* [How to complete this task] Of all the entries below, retype only the lines from the one with "pasts@em.gov.lv" through the one with "Sekojiet mums", exactly as they appear.

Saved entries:
= = =

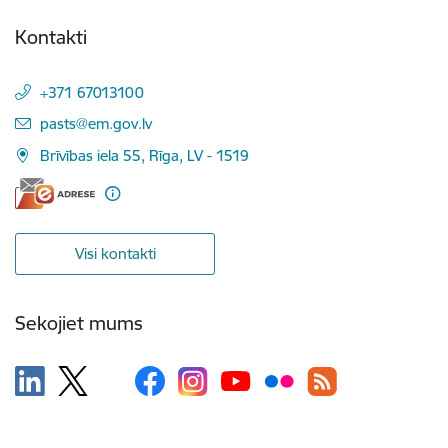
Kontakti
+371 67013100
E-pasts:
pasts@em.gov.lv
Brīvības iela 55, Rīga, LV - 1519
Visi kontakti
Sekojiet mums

= = =

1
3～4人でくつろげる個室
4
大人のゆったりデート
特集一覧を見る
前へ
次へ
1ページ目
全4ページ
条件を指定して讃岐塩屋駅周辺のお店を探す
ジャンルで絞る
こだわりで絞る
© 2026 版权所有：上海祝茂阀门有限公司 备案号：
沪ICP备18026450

= = =

* [Response area]
pasts@em.gov.lv
Brīvības iela 55, Rīga, LV - 1519
Visi kontakti
Sekojiet mums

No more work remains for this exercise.